22.05.12

Börse

Schon an Tag zwei: Der tiefe Fall der Facebook-Aktie

Bereits am zweiten Tag sackt die hochgejubelte Facebook-Aktie ab. Waren zu viele Papiere am Markt? Jetzt gehen die Schuldzuweisungen los.

Foto: REUTERS
Die Facebook-Aktie brach am Montag in New York um 11 Prozent auf 34 Dollar ein
Die Facebook-Aktie brach am Montag in New York um 11 Prozent auf 34 Dollar ein

New York. Ernüchternde Bilanz für Facebook nach nur zwei Tagen an der Börse: Die Aktie brach am Montag in New York um 11 Prozent auf 34 Dollar ein. Sie notiert damit vier Dollar unter dem Ausgabekurs. Der Gesamtwert des Sozialen Netzwerks schmolz von anfangs 104 Milliarden auf rund 93 Milliarden Dollar zusammen. Nachbörslich ging es weiter nach unten.

Wichtigster Anteilseigner und damit einer der größten Leidtragenden des Kursverfalls ist Gründer Mark Zuckerberg. Ein Dollar mehr oder weniger beim Aktienpreis macht eine halbe Milliarde an seinem Vermögen aus.

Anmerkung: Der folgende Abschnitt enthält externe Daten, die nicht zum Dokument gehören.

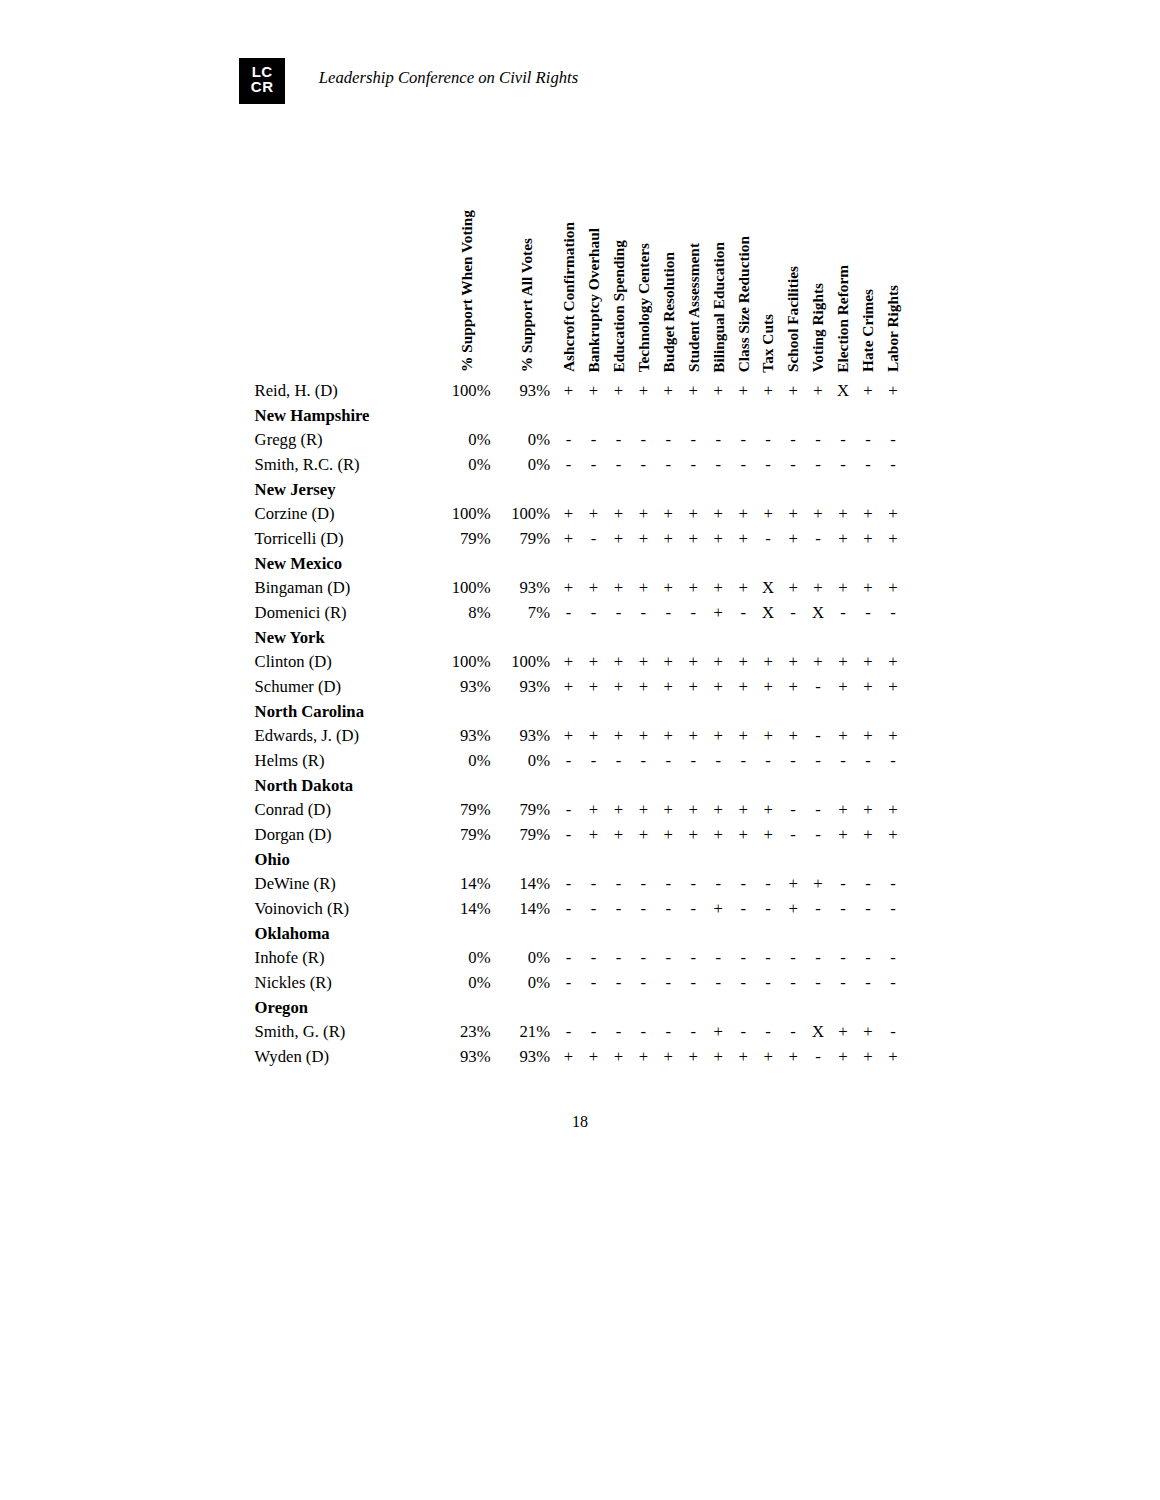LC
CR
Leadership Conference on Civil Rights
| | % Support When Voting | % Support All Votes | Ashcroft Confirmation | Bankruptcy Overhaul | Education Spending | Technology Centers | Budget Resolution | Student Assessment | Bilingual Education | Class Size Reduction | Tax Cuts | School Facilities | Voting Rights | Election Reform | Hate Crimes | Labor Rights |
| --- | --- | --- | --- | --- | --- | --- | --- | --- | --- | --- | --- | --- | --- | --- | --- | --- |
| Reid, H. (D) | 100% | 93% | + | + | + | + | + | + | + | + | + | + | + | X | + | + |
| New Hampshire |
| Gregg (R) | 0% | 0% | - | - | - | - | - | - | - | - | - | - | - | - | - | - |
| Smith, R.C. (R) | 0% | 0% | - | - | - | - | - | - | - | - | - | - | - | - | - | - |
| New Jersey |
| Corzine (D) | 100% | 100% | + | + | + | + | + | + | + | + | + | + | + | + | + | + |
| Torricelli (D) | 79% | 79% | + | - | + | + | + | + | + | + | - | + | - | + | + | + |
| New Mexico |
| Bingaman (D) | 100% | 93% | + | + | + | + | + | + | + | + | X | + | + | + | + | + |
| Domenici (R) | 8% | 7% | - | - | - | - | - | - | + | - | X | - | X | - | - | - |
| New York |
| Clinton (D) | 100% | 100% | + | + | + | + | + | + | + | + | + | + | + | + | + | + |
| Schumer (D) | 93% | 93% | + | + | + | + | + | + | + | + | + | + | - | + | + | + |
| North Carolina |
| Edwards, J. (D) | 93% | 93% | + | + | + | + | + | + | + | + | + | + | - | + | + | + |
| Helms (R) | 0% | 0% | - | - | - | - | - | - | - | - | - | - | - | - | - | - |
| North Dakota |
| Conrad (D) | 79% | 79% | - | + | + | + | + | + | + | + | + | - | - | + | + | + |
| Dorgan (D) | 79% | 79% | - | + | + | + | + | + | + | + | + | - | - | + | + | + |
| Ohio |
| DeWine (R) | 14% | 14% | - | - | - | - | - | - | - | - | - | + | + | - | - | - |
| Voinovich (R) | 14% | 14% | - | - | - | - | - | - | + | - | - | + | - | - | - | - |
| Oklahoma |
| Inhofe (R) | 0% | 0% | - | - | - | - | - | - | - | - | - | - | - | - | - | - |
| Nickles (R) | 0% | 0% | - | - | - | - | - | - | - | - | - | - | - | - | - | - |
| Oregon |
| Smith, G. (R) | 23% | 21% | - | - | - | - | - | - | + | - | - | - | X | + | + | - |
| Wyden (D) | 93% | 93% | + | + | + | + | + | + | + | + | + | + | - | + | + | + |
18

Zuletzt waren seine Anteile noch gut 17 Milliarden Dollar wert – zwei Milliarden weniger als am Freitag. Der Verfall der Facebook-Aktie muss für Zuckerberg umso bitterer gewesen sein, als die US-Börsen insgesamt deutlich nach oben gingen.

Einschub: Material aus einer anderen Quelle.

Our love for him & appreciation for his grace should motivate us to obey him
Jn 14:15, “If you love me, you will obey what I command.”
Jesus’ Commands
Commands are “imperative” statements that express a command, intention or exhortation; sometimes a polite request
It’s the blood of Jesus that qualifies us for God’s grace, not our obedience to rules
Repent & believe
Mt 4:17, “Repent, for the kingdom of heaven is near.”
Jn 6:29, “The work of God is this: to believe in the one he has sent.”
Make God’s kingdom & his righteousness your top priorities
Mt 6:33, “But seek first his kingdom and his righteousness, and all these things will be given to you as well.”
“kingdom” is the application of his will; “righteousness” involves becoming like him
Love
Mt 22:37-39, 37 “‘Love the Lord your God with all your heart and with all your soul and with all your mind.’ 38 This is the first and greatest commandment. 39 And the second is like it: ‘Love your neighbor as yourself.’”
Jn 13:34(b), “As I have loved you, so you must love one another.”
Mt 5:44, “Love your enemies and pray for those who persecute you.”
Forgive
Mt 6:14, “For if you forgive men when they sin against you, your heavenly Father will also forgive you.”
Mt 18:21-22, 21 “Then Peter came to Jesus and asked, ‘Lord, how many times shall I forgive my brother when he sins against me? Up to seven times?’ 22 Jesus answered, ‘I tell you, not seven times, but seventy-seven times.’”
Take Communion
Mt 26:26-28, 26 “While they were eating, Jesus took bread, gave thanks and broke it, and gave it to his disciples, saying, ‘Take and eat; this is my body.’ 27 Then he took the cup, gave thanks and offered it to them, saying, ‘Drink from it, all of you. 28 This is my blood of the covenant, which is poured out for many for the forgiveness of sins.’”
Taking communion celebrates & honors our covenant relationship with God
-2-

+++ Facebook-Aktie in Frankfurt nur knapp über Ausgabepreis +++

+++ Milliardenklage gegen Facebook - Börsenaufsicht prüft Panne +++

Schon geht die Suche nach Schuldigen los. "Die platzierenden Banken haben es völlig vergeigt", sagte dem "Wall Street Journal" Analyst Michael Pachter, der schon Zuckerbergs legeres auftreten vor Investoren in Kapuzenpulli und Jeans kritisiert hatte. Man habe nur die Hälfte der Aktien auf den Markt bringen sollen. Nach Recherchen der Zeitung könnten den Ausverkauf zudem beschleunigt haben, dass Käufer bei der Platzierung deutlich mehr Aktien bekommen hätten als geordert.

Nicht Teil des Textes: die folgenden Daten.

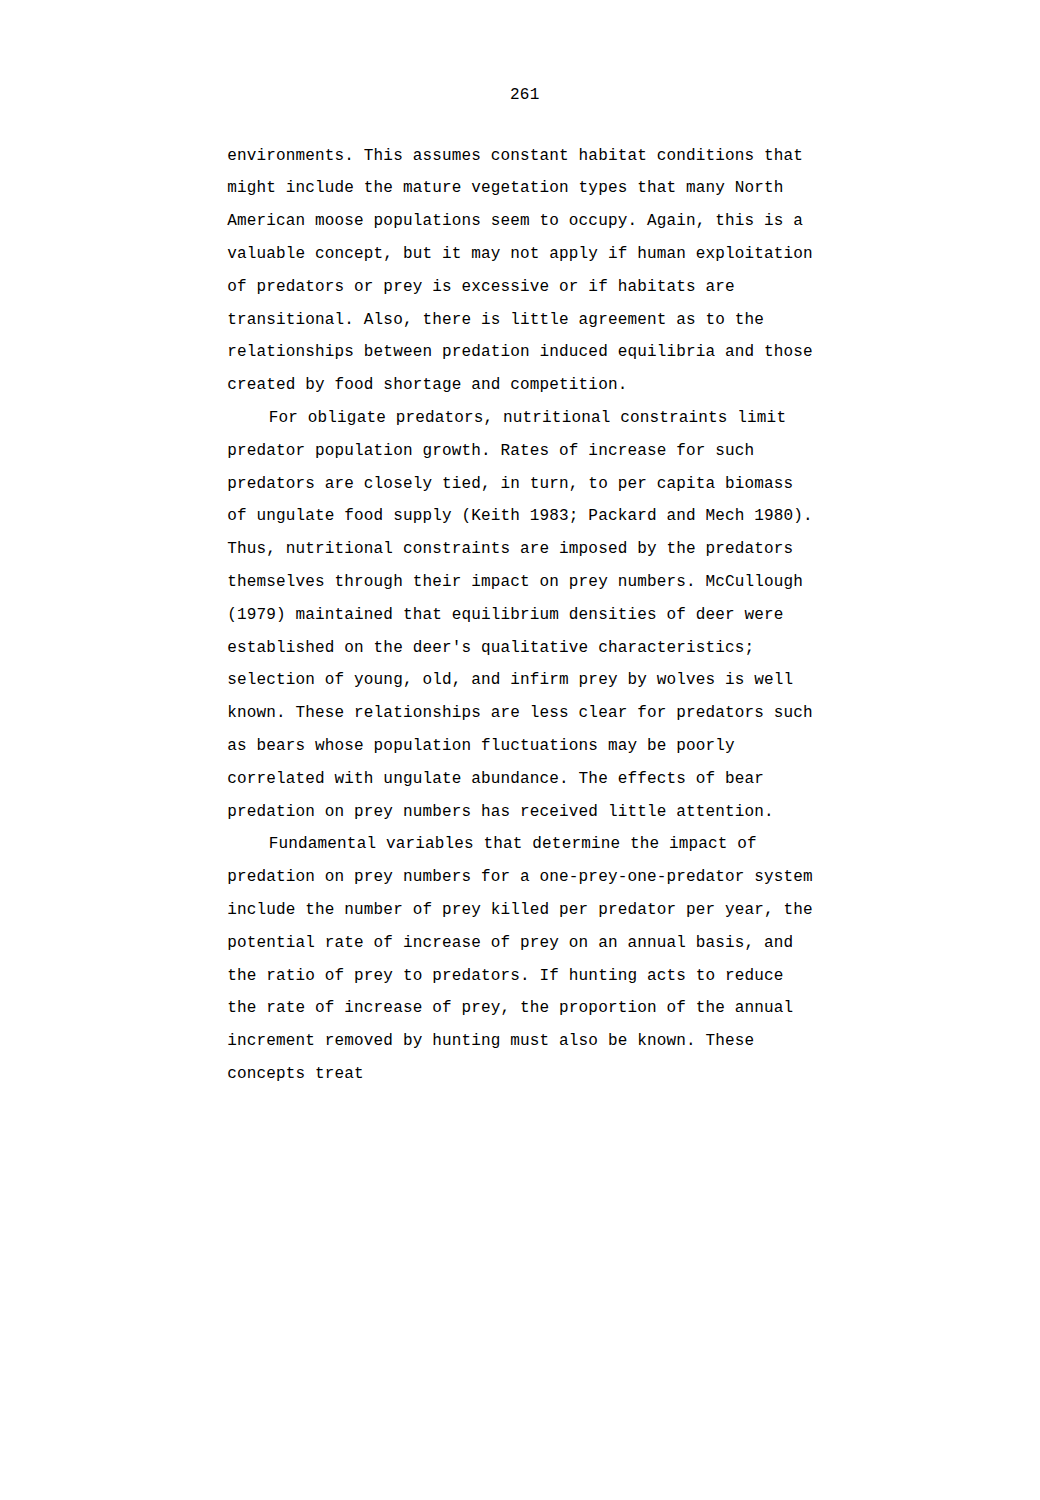261
environments. This assumes constant habitat conditions that might include the mature vegetation types that many North American moose populations seem to occupy. Again, this is a valuable concept, but it may not apply if human exploitation of predators or prey is excessive or if habitats are transitional. Also, there is little agreement as to the relationships between predation induced equilibria and those created by food shortage and competition.
For obligate predators, nutritional constraints limit predator population growth. Rates of increase for such predators are closely tied, in turn, to per capita biomass of ungulate food supply (Keith 1983; Packard and Mech 1980). Thus, nutritional constraints are imposed by the predators themselves through their impact on prey numbers. McCullough (1979) maintained that equilibrium densities of deer were established on the deer's qualitative characteristics; selection of young, old, and infirm prey by wolves is well known. These relationships are less clear for predators such as bears whose population fluctuations may be poorly correlated with ungulate abundance. The effects of bear predation on prey numbers has received little attention.
Fundamental variables that determine the impact of predation on prey numbers for a one-prey-one-predator system include the number of prey killed per predator per year, the potential rate of increase of prey on an annual basis, and the ratio of prey to predators. If hunting acts to reduce the rate of increase of prey, the proportion of the annual increment removed by hunting must also be known. These concepts treat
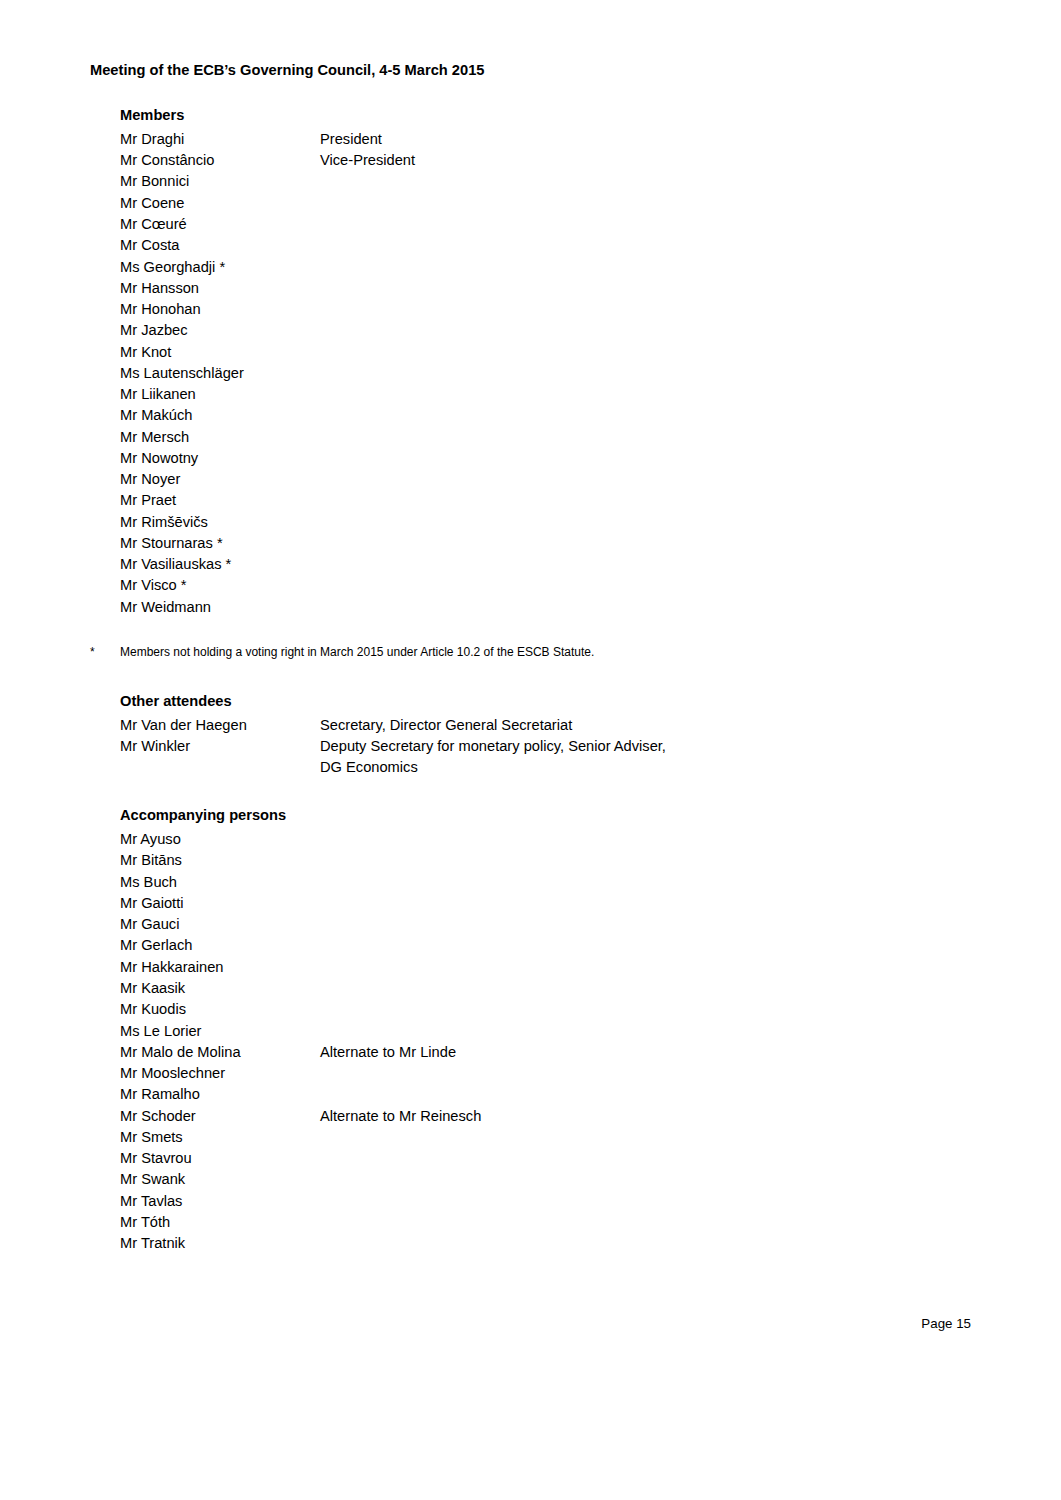Meeting of the ECB’s Governing Council, 4-5 March 2015
Members
Mr Draghi President
Mr Constâncio Vice-President
Mr Bonnici
Mr Coene
Mr Cœuré
Mr Costa
Ms Georghadji *
Mr Hansson
Mr Honohan
Mr Jazbec
Mr Knot
Ms Lautenschläger
Mr Liikanen
Mr Makúch
Mr Mersch
Mr Nowotny
Mr Noyer
Mr Praet
Mr Rimšēvičs
Mr Stournaras *
Mr Vasiliauskas *
Mr Visco *
Mr Weidmann
* Members not holding a voting right in March 2015 under Article 10.2 of the ESCB Statute.
Other attendees
Mr Van der Haegen Secretary, Director General Secretariat
Mr Winkler Deputy Secretary for monetary policy, Senior Adviser,
DG Economics
Accompanying persons
Mr Ayuso
Mr Bitāns
Ms Buch
Mr Gaiotti
Mr Gauci
Mr Gerlach
Mr Hakkarainen
Mr Kaasik
Mr Kuodis
Ms Le Lorier
Mr Malo de Molina Alternate to Mr Linde
Mr Mooslechner
Mr Ramalho
Mr Schoder Alternate to Mr Reinesch
Mr Smets
Mr Stavrou
Mr Swank
Mr Tavlas
Mr Tóth
Mr Tratnik
Page 15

Die Talfahrt hatte am Montag direkt zum Start des Börsenhandels begonnen. Zwischenzeitlich hatte das Minus sogar bei annähernd 14 Prozent gelegen. "Bisher entwickelt sich die Facebook-Neuemission äußert enttäuschend und wird für manch einen regelrecht zum Albtraum", kommentierte Händler Markus Huber von ETX Capital. "Insgeheim hatten ja doch viele gehofft, dass sich diese Firma zu einer neuen Apple oder Google entwickeln könnte."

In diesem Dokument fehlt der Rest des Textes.